Furthermore, public sector procurement frameworks increasingly include sustainability criteria with measurable thresholds. The Procurement Policy Note on carbon reduction plans (PPN 06/21) requires suppliers bidding for major government contracts to publish emissions data and reduction commitments. While this currently applies to contracts above £5 million per year, the threshold may lower, and similar requirements are spreading to local authorities and public bodies.
Businesses should also consider the operational changes Xylem describes. Fleet electrification, renewable energy procurement, and supply chain engagement are becoming standard practice among large companies. SMEs adopting similar approaches early may find it easier to meet customer requirements and benefit from lower running costs over time. However, these changes require capital investment and operational adjustment, so early planning helps manage costs and maintain competitiveness.

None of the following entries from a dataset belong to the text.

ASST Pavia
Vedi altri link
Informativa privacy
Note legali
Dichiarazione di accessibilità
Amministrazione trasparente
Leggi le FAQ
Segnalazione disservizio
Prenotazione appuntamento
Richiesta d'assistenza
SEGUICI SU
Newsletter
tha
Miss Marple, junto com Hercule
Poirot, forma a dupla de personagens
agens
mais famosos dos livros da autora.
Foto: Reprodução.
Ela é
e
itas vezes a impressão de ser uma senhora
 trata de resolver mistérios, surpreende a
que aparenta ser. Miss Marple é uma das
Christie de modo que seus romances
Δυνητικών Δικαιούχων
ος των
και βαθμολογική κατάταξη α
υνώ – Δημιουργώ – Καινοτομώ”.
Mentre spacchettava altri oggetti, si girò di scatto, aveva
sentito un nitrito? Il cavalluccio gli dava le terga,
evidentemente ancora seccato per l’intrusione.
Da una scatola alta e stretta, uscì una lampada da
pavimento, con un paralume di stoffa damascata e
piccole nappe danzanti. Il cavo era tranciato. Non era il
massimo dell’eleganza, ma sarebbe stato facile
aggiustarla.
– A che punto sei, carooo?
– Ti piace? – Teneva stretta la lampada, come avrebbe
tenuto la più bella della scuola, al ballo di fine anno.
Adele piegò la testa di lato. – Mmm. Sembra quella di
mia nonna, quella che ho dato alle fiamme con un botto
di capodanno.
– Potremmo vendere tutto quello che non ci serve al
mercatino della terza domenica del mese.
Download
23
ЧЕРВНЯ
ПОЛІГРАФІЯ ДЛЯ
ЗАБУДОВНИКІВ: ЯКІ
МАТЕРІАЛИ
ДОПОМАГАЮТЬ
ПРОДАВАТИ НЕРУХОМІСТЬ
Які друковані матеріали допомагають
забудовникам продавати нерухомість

Where to find further information
The full Xylem 2025 Sustainability Report and Climate Action Plan are available on the company’s investor relations website. These documents provide detailed methodology, baseline data, and performance metrics for businesses seeking comparable benchmarks.
The Science Based Targets initiative website offers guidance on setting emissions reduction targets aligned with climate science. UK businesses considering SBTi approval can access sector-specific resources and calculation tools at sciencebasedtargets.org.
The UK government’s guidance on measuring and reporting greenhouse gas emissions is available at gov.uk. This includes conversion factors for calculating emissions from energy use, transport, and other business activities.
Information on the EU Corporate Sustainability Reporting Directive and its implications for UK businesses trading in European markets can be found through the Financial Reporting Council and relevant professional bodies. Additionally, the Environment Agency provides sector-specific guidance for water industry emissions reporting and reduction planning.
For businesses seeking support with carbon measurement, science-based target setting, or compliance with procurement requirements such as PPN 06/21, professional advice can help navigate the increasingly complex landscape of corporate sustainability reporting.